** THE PROBLEM **
Below are records; reproduce exactly the lines from the one that has "pinky tip: (706, 438)" through the one that has "middle dip: (1199, 529)", ends included, and nothing more.
+--
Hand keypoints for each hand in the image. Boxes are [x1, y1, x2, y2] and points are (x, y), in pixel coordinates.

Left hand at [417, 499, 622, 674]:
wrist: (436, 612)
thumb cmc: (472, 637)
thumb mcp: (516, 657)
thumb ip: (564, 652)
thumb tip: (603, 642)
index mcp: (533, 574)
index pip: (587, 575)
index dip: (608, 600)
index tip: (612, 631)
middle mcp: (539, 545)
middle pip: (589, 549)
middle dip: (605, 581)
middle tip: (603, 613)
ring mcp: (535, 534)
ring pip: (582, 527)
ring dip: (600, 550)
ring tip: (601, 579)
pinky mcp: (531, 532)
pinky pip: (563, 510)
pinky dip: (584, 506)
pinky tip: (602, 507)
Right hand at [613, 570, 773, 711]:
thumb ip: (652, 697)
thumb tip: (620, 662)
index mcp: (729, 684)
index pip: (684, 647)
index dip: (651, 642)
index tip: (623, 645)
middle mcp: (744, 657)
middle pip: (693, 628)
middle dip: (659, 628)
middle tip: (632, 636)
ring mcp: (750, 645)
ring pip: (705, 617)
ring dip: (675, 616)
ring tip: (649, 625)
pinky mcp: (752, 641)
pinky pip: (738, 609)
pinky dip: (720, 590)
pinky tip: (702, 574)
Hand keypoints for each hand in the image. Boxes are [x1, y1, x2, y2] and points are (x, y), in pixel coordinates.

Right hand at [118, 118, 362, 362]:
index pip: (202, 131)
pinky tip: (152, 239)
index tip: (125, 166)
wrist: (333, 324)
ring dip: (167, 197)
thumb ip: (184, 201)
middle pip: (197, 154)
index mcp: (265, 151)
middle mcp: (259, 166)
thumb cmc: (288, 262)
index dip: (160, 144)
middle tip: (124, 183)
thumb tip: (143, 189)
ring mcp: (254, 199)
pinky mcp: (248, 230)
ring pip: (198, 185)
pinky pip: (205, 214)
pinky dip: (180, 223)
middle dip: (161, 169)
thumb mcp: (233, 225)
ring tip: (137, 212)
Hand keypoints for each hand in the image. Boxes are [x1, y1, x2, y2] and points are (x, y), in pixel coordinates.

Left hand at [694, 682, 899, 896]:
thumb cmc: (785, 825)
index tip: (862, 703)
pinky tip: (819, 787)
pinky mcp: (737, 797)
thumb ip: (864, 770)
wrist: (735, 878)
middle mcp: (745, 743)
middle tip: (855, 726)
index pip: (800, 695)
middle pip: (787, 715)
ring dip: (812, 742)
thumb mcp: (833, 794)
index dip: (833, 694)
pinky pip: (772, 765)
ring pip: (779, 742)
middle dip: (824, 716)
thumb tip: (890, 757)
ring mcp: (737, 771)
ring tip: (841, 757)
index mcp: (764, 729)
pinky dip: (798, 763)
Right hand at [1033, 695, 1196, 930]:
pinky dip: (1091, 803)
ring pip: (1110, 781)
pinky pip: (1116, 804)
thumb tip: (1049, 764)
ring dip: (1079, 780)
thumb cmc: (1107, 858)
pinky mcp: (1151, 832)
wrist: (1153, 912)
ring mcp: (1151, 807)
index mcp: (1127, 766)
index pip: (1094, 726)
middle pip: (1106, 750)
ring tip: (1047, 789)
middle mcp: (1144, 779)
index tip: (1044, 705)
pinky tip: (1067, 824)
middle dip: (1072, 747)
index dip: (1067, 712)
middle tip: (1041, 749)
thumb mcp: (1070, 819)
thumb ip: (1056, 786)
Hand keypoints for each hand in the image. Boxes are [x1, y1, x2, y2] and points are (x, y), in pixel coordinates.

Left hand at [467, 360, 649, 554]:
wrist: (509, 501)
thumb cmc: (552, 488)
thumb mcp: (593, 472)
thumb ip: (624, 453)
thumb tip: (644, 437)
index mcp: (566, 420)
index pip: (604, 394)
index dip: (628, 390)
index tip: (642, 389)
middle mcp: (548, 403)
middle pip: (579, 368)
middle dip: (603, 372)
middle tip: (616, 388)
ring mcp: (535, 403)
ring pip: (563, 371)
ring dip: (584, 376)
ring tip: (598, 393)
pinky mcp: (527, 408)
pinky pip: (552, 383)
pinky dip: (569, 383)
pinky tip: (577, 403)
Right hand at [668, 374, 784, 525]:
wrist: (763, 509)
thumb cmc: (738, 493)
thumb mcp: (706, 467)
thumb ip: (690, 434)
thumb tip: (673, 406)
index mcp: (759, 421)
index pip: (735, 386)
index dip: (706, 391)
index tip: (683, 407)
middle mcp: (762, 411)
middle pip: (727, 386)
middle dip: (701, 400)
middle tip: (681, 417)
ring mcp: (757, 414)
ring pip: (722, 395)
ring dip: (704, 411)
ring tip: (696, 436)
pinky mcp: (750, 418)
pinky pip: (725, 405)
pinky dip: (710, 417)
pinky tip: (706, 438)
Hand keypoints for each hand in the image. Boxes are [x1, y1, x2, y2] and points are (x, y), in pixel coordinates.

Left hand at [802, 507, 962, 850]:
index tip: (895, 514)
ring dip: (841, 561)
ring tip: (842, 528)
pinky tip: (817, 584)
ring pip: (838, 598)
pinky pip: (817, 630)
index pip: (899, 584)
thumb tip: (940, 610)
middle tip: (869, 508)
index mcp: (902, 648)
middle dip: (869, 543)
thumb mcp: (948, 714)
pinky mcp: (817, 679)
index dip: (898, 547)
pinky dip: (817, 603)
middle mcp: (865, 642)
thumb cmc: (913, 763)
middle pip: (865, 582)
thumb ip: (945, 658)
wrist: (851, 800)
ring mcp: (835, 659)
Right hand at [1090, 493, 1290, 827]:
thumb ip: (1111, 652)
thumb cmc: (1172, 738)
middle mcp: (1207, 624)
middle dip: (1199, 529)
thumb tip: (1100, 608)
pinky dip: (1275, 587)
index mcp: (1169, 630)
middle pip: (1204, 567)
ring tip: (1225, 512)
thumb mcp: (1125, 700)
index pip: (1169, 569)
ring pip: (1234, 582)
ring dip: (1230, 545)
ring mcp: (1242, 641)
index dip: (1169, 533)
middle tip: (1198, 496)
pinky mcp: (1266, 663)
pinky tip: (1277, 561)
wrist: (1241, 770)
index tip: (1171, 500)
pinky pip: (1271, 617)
+--
** ANSWER FOR THE TASK **
pinky tip: (706, 438)
Hand keypoints for each hand in the image. Boxes are [x1, y1, x2, y2] and points are (x, y), in pixel coordinates.

Left hand at [802, 507, 962, 850]:
index tip: (895, 514)
ring dip: (841, 561)
ring tip: (842, 528)
pinky tip: (817, 584)
ring pip: (838, 598)
pinky pip: (817, 630)
index pip: (899, 584)
thumb tip: (940, 610)
middle tip: (869, 508)
index mcp: (902, 648)
middle dip: (869, 543)
thumb mcp: (948, 714)
pinky mcp: (817, 679)
index dip: (898, 547)
pinky dip: (817, 603)
middle mcp: (865, 642)
thumb cmc: (913, 763)
middle pip: (865, 582)
thumb ip: (945, 658)
wrist: (851, 800)
ring mcp: (835, 659)
Right hand at [1090, 493, 1290, 827]:
thumb ip: (1111, 652)
thumb cmc: (1172, 738)
middle mcp: (1207, 624)
middle dip: (1199, 529)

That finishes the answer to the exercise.